Em um comunicado, a Anthropic afirmou que o pedido de abertura de capital “nos dá a opção de abrir o capital” após uma análise de sua documentação pela Securities and Exchange Commission (SEC), órgão americano equivalente à Comissão de Valores Mobiliários. A empresa não forneceu detalhes sobre o cronograma ou o tamanho de um IPO e disse que o negócio “dependerá das condições de mercado e outros fatores”. O IPO pode acontecer ainda no terceiro trimestre.

Crescimento acelerado e briga com o governo

Entre as três empresas que disputam a abertura de capital, a Anthropic é a mais jovem e a que cresce mais rapidamente, graças em grande parte às suas ferramentas de IA para escrever código de computador automaticamente. Na semana passada, a Anthropic informou que a estimativa de receita deste ano é de US$ 47 bilhões. Não está claro se a empresa é lucrativa.

Fundada em 2021, a Anthropic foi criada em São Francisco por Dario Amodei, seu diretor executivo, sua irmã Daniella e um grupo de pesquisadores que trabalharam com ele na OpenAI. Desde a fundação da empresa, Amodei tem afirmado repetidamente o que ele acredita ser a natureza transformadora da chamada inteligência artificial geral (IAG), um estado do desenvolvimento ainda não alcançado e que pode igualar as capacidades do cérebro humano.

A OpenAI e o Google, por meio de sua ferramenta DeepMind, têm desenvolvido uma gama mais ampla de produtos, incluindo navegadores web com foco em IA, soluções para e-commerce e aplicativos de geração de imagens. Já a Anthropic se concentrou principalmente em desenvolver IA que se destaca na codificação de softwares e ferramentas para clientes corporativos.

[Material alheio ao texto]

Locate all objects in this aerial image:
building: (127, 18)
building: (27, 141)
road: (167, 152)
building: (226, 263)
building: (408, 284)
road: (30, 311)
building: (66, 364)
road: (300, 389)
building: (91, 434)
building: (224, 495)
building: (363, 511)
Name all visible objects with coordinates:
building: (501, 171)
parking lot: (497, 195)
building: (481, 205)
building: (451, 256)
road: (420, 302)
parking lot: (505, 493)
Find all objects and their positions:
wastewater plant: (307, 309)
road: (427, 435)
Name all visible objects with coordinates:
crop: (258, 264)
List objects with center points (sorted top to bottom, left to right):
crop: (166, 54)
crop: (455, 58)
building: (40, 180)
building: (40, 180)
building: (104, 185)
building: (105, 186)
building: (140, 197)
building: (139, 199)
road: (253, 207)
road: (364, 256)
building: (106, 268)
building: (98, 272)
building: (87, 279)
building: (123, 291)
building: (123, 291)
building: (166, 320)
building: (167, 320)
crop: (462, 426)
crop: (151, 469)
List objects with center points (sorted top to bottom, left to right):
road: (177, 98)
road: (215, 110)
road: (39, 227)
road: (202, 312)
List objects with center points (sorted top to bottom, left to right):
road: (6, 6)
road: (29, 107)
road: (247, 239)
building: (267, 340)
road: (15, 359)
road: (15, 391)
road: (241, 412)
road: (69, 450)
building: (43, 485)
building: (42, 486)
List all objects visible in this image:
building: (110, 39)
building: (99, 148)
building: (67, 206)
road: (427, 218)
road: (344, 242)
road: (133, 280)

No terceiro trimestre de 2025, esse foco pareceu dar frutos. A Anthropic lançou um modelo inovador com o Claude Opus 4.5, que a empresa descreveu como “um passo significativo em direção ao que os sistemas de IA podem fazer”, com ênfase na codificação de software. Seu uso disparou e as receitas da Anthropic aumentaram consideravelmente à medida que mais clientes corporativos começaram a pagar pelo serviço.

A Anthropic tem uma imagem mais positiva que seus concorrentes, ao enfatizar que essa tecnologia pode ser perigosa para a humanidade. No início deste ano, o Pentágono proibiu essa tecnologia em seus sistemas porque a empresa queria impor limites ao que militares e agentes de inteligência poderiam fazer com ela.